Gempa M 7,6 Guncang Jepang, Lebih dari 90 Ribu Warga Dievakuasi

0
87
https://beritaadikara.com/gempa-m-76-guncang-jepang-lebih-dari-90-ribu-warga-dievakuasi/

Jepang | Berita Adikara Jepang kembali diguncang bencana besar setelah gempa berkekuatan magnitudo 7,6 menggoyang wilayah pesisir pada Selasa pagi. Guncangan kuat yang terjadi sekitar pukul 08.30 waktu setempat itu memicu peringatan tsunami, kerusakan parah pada infrastruktur, hingga evakuasi besar-besaran yang melibatkan puluhan ribu warga di sejumlah prefektur.

Badan Meteorologi Jepang (JMA) melaporkan bahwa pusat gempa berada di kedalaman dangkal di lepas pantai barat Honshu. Karakter getaran yang panjang dan intens menyebabkan banyak penduduk panik dan segera berlarian keluar dari rumah maupun perkantoran. Dalam beberapa rekaman yang beredar, furnitur tampak berjatuhan, kaca bangunan pecah, dan sejumlah jalan mengalami retak besar.

Tak lama setelah guncangan pertama, JMA mengeluarkan peringatan tsunami setinggi satu meter di beberapa wilayah pesisir. Walau gelombang yang tiba kemudian terpantau relatif kecil, pemerintah daerah tetap menginstruksikan evakuasi untuk mencegah risiko tambahan dari potensi gempa susulan yang biasanya menyusul gempa besar.

Pemerintah Jepang mengonfirmasi bahwa lebih dari 90.000 warga telah dipindahkan ke tempat aman, termasuk ke fasilitas evakuasi sementara seperti pusat komunitas, sekolah, dan gedung olahraga. Proses evakuasi berlangsung tertib, meski beberapa lokasi dilaporkan kekurangan selimut, makanan, serta kebutuhan dasar lain akibat tingginya jumlah warga yang mengungsi.

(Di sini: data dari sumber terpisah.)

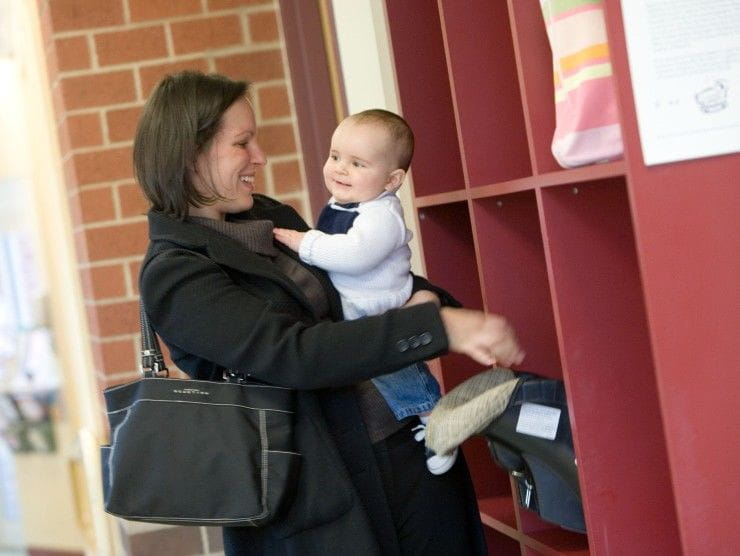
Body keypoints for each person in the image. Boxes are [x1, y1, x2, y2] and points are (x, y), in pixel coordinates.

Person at [133, 70, 525, 555]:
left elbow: (353, 291)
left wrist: (428, 301)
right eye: (242, 143)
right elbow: (294, 354)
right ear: (190, 153)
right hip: (324, 511)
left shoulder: (269, 217)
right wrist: (433, 327)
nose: (259, 157)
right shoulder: (175, 274)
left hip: (407, 457)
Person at [273, 109, 456, 475]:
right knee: (379, 370)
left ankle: (437, 419)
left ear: (391, 180)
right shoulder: (346, 202)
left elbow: (355, 255)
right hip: (355, 304)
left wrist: (303, 242)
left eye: (357, 163)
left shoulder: (381, 215)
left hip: (377, 305)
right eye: (335, 156)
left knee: (393, 369)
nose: (340, 169)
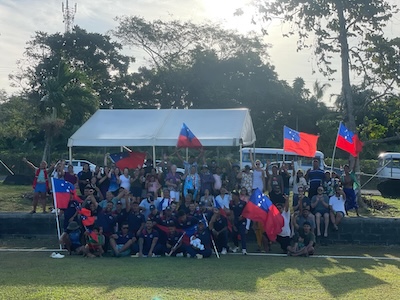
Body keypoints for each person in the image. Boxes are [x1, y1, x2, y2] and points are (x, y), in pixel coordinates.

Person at [229, 190, 249, 254]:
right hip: (235, 220)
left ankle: (244, 249)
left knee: (242, 234)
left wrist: (242, 216)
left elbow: (246, 212)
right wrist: (233, 224)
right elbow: (231, 214)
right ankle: (236, 246)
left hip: (242, 220)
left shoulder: (243, 203)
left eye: (233, 195)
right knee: (234, 234)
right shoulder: (231, 204)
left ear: (237, 196)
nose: (232, 197)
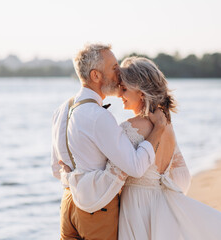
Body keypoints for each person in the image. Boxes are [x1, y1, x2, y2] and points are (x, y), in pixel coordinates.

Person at [60, 56, 221, 240]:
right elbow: (182, 176)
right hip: (161, 206)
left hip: (136, 208)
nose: (120, 94)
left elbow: (108, 172)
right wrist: (166, 197)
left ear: (140, 92)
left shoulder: (128, 129)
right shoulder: (167, 127)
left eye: (124, 89)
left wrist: (71, 176)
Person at [51, 44, 167, 240]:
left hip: (68, 205)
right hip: (96, 210)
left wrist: (74, 178)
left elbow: (56, 169)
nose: (119, 73)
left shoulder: (62, 110)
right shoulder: (98, 116)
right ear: (96, 76)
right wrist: (158, 130)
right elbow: (136, 167)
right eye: (114, 67)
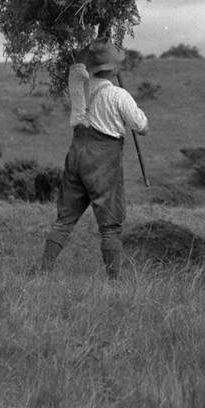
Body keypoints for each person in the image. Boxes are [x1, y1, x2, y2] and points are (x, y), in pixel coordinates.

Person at [35, 40, 149, 279]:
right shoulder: (118, 95)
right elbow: (141, 126)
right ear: (113, 69)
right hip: (103, 159)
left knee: (64, 218)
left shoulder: (77, 86)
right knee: (110, 224)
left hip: (76, 153)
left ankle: (42, 272)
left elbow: (77, 69)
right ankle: (114, 281)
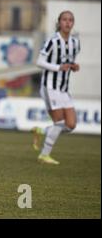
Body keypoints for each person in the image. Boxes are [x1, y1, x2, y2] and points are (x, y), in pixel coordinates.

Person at [32, 10, 81, 165]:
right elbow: (39, 62)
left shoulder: (75, 43)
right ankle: (44, 155)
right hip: (50, 87)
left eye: (70, 20)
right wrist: (58, 67)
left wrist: (73, 66)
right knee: (59, 123)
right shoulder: (52, 41)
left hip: (63, 89)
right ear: (59, 22)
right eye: (65, 20)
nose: (68, 23)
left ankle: (42, 131)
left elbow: (68, 61)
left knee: (71, 125)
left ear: (73, 23)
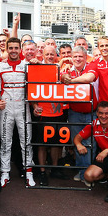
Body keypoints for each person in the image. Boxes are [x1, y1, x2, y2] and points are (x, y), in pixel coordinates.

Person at [0, 37, 36, 188]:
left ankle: (29, 171)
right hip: (6, 107)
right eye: (10, 48)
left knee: (26, 140)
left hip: (23, 106)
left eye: (16, 48)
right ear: (7, 49)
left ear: (20, 49)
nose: (13, 51)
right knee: (5, 140)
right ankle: (5, 172)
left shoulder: (28, 65)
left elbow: (35, 86)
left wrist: (37, 64)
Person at [59, 45, 96, 182]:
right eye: (75, 56)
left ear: (86, 57)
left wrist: (71, 81)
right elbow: (58, 77)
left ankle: (88, 174)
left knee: (89, 143)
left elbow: (89, 78)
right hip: (74, 112)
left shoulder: (91, 67)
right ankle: (82, 172)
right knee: (77, 142)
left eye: (80, 56)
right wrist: (63, 72)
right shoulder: (67, 69)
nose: (78, 59)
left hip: (91, 112)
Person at [32, 45, 66, 186]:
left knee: (56, 144)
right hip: (43, 113)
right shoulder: (37, 69)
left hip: (58, 112)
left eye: (52, 54)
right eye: (47, 54)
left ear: (56, 55)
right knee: (42, 145)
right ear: (43, 55)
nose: (50, 56)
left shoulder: (60, 69)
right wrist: (34, 107)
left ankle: (55, 169)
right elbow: (31, 90)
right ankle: (42, 171)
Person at [79, 101, 108, 189]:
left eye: (107, 113)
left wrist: (107, 151)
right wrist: (78, 144)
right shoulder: (94, 124)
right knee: (88, 176)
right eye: (101, 113)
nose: (103, 116)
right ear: (97, 113)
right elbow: (77, 137)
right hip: (104, 157)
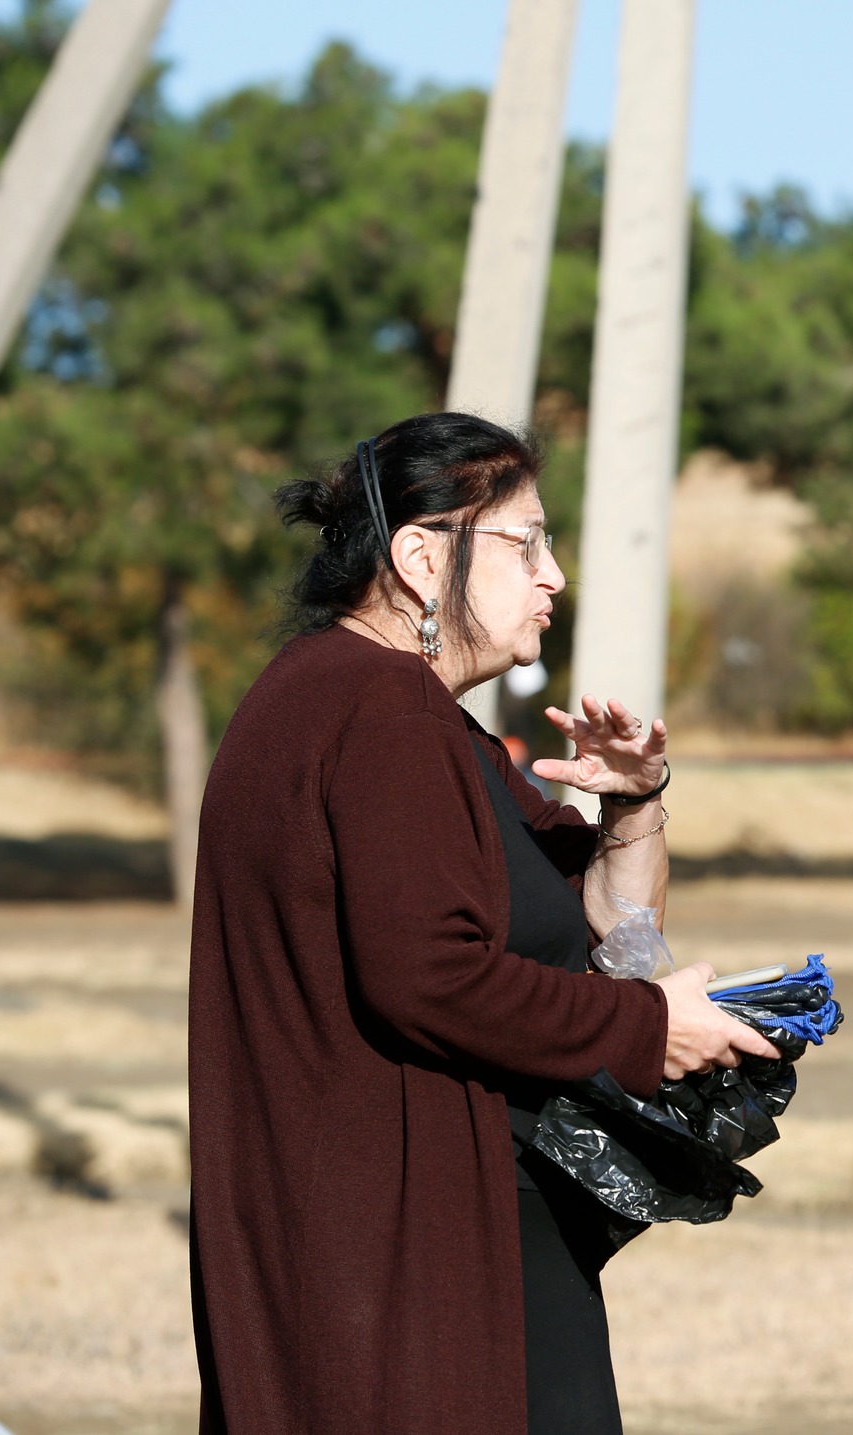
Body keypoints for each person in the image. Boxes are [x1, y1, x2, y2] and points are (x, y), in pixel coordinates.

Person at [189, 413, 774, 1435]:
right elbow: (430, 976)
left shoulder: (380, 708)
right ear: (422, 558)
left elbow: (604, 933)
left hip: (390, 1232)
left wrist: (633, 805)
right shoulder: (381, 710)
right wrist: (649, 1028)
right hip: (405, 1251)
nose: (554, 575)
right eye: (525, 541)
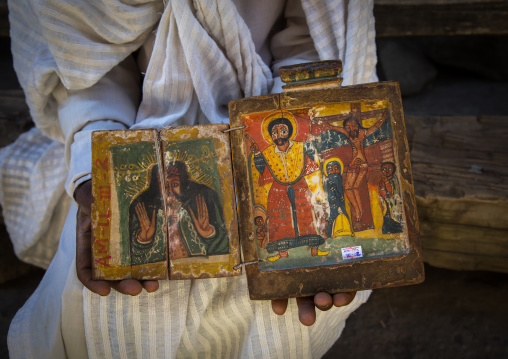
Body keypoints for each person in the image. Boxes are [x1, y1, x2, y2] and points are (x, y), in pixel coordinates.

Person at [5, 0, 378, 357]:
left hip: (264, 101)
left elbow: (314, 37)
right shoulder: (148, 193)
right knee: (100, 305)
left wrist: (272, 133)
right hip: (131, 122)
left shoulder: (278, 142)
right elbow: (84, 66)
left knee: (280, 294)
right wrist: (97, 171)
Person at [250, 117, 328, 261]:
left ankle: (315, 250)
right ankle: (282, 254)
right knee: (280, 222)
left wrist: (310, 144)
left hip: (300, 186)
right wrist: (257, 154)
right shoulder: (267, 153)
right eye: (274, 133)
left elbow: (311, 157)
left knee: (306, 218)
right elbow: (262, 170)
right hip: (278, 191)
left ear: (289, 132)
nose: (278, 136)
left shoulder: (299, 147)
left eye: (283, 131)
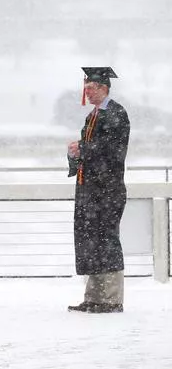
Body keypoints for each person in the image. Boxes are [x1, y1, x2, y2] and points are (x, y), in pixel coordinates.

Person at [67, 67, 130, 314]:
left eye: (91, 88)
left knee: (107, 240)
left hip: (108, 189)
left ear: (104, 88)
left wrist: (84, 149)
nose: (88, 93)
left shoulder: (116, 114)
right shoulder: (91, 116)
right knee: (91, 241)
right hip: (90, 190)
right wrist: (75, 153)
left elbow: (113, 151)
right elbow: (89, 151)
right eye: (86, 89)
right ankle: (94, 297)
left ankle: (112, 299)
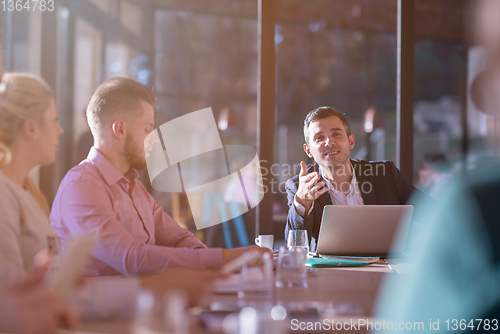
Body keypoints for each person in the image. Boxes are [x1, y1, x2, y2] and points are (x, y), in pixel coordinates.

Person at [0, 73, 223, 325]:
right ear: (30, 129)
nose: (61, 130)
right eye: (54, 120)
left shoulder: (29, 196)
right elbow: (133, 260)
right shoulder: (78, 186)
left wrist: (199, 264)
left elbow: (45, 294)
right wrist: (216, 262)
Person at [50, 76, 266, 276]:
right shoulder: (82, 187)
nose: (154, 140)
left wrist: (203, 262)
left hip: (142, 307)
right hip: (100, 316)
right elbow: (133, 260)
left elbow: (179, 238)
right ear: (120, 129)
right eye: (147, 129)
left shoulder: (134, 188)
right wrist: (227, 257)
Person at [285, 106, 419, 251]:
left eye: (336, 134)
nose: (329, 142)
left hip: (386, 268)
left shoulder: (386, 174)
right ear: (308, 150)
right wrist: (302, 202)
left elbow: (431, 210)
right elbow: (294, 245)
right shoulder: (299, 186)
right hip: (330, 271)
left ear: (351, 142)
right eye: (319, 138)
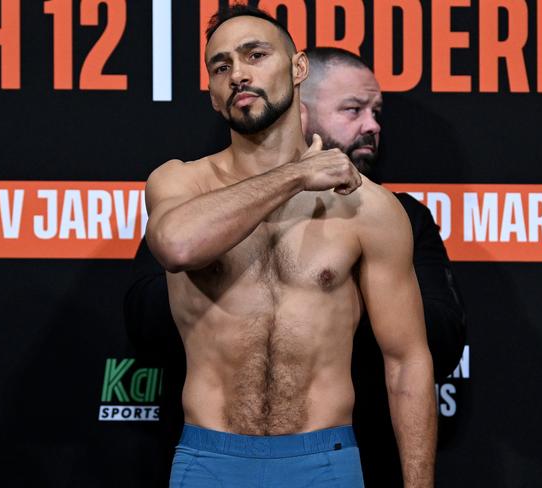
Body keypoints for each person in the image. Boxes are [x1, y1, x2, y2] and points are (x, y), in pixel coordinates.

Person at [141, 5, 436, 488]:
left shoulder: (368, 207)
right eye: (221, 67)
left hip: (324, 461)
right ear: (214, 98)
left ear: (298, 68)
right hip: (209, 459)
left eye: (255, 55)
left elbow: (407, 362)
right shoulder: (178, 182)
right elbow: (177, 246)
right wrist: (297, 174)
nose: (238, 74)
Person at [300, 47, 466, 487]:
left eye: (375, 111)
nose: (372, 125)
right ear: (299, 115)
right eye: (352, 110)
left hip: (369, 461)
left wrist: (335, 292)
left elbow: (444, 336)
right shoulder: (229, 207)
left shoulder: (402, 216)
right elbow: (147, 318)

Beberapa kota di prefektur Ishikawa dan Niigata mengalami pemadaman listrik cukup luas setelah gempa merusak jaringan kabel tegangan tinggi. Perusahaan listrik setempat masih terus melakukan perbaikan, namun memperingatkan bahwa pemulihan penuh bisa memakan waktu lebih lama karena beberapa titik akses tertutup reruntuhan bangunan.

Transportasi publik juga terdampak cukup signifikan. Layanan Shinkansen di jalur Hokuriku sempat dihentikan total untuk pemeriksaan keselamatan, sementara sejumlah perjalanan kereta lokal dan bus dihentikan hingga situasi kembali stabil. Bandara regional di wilayah terdampak juga menunda beberapa penerbangan demi memastikan tidak ada kerusakan pada runway.

Perdana Menteri Jepang menyampaikan bahwa pemerintah pusat telah menginstruksikan pembentukan satuan tanggap darurat nasional. Ribuan personel dari Pasukan Bela Diri Jepang (JSDF) diterjunkan untuk membantu pencarian korban, pemulihan akses jalan, serta distribusi logistik bagi para pengungsi.

Hingga laporan ini ditulis, otoritas setempat masih menghimpun data mengenai korban jiwa dan luka-luka. Beberapa rumah dilaporkan roboh, dan sejumlah warga masih dinyatakan hilang di daerah yang mengalami longsor akibat guncangan. Pemerintah daerah meminta warga berhati-hati karena risiko reruntuhan lanjutan dan gempa susulan masih sangat tinggi.

Sementara itu, para ahli seismologi menjelaskan bahwa wilayah Jepang memang berada di zona pertemuan empat lempeng tektonik aktif, sehingga gempa kuat berpotensi terjadi kapan saja. Mereka mengingatkan bahwa struktur bangunan lama dan wilayah perbukitan menjadi titik yang paling rentan terhadap kerusakan.

Masyarakat internasional mulai menyampaikan dukungan, sementara beberapa negara tetangga menawarkan bantuan teknis jika diperlukan. Pemerintah Jepang mengatakan akan mengevaluasi tawaran tersebut setelah data kerusakan dan kebutuhan logistik selesai dipetakan.

Hingga kini, suasana di pusat-pusat evakuasi masih dipenuhi ketidakpastian, namun warga berusaha tetap tenang. Para relawan dan petugas kesehatan bekerja sepanjang waktu untuk memastikan kebutuhan dasar para pengungsi terpenuhi.